**Your goal:** Look over the listing below and report how many of its lines contain the string "using", with no other words.
☆ ☆ ☆ ☆
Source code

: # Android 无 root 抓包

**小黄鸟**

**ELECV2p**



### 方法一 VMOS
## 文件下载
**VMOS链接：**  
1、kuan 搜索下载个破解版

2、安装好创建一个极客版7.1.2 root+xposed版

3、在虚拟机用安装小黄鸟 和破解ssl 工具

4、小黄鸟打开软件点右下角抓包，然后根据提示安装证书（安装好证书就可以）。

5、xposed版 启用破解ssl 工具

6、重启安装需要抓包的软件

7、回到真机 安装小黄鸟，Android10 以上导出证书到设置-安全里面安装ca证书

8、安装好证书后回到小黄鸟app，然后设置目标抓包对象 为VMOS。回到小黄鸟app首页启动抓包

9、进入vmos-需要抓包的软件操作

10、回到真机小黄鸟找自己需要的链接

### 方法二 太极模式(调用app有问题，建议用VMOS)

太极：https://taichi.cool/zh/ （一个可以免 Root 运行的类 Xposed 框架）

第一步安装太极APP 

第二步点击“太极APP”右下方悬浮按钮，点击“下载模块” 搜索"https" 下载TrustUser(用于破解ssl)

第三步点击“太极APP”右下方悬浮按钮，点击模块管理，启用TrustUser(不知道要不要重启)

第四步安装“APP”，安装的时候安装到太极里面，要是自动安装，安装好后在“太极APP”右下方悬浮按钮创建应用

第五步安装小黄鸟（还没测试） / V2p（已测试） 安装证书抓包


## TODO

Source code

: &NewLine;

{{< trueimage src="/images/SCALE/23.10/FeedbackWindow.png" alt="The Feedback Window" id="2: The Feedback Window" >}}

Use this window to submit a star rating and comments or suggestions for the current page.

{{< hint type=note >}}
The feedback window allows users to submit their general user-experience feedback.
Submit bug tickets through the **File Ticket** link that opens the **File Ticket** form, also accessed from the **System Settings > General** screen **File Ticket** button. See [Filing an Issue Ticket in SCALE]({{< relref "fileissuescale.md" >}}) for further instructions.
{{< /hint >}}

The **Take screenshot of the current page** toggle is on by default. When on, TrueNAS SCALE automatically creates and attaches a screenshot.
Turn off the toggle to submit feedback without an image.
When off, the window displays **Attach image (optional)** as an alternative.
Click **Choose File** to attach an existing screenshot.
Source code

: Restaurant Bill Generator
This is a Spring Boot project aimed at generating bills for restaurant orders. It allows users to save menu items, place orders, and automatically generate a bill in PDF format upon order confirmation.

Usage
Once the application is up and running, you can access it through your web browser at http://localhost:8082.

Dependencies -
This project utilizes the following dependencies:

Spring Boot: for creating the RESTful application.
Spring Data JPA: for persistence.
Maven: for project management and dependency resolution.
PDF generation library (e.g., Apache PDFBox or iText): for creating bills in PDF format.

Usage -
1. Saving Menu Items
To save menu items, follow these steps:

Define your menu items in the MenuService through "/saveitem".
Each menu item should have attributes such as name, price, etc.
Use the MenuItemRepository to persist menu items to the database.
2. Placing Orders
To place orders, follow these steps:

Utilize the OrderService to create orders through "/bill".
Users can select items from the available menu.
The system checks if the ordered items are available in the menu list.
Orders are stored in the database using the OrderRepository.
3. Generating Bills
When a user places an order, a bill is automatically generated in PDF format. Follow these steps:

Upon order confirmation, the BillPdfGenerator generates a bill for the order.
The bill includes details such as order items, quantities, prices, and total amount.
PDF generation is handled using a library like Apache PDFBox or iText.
☆ ☆ ☆ ☆
**Final answer:** 2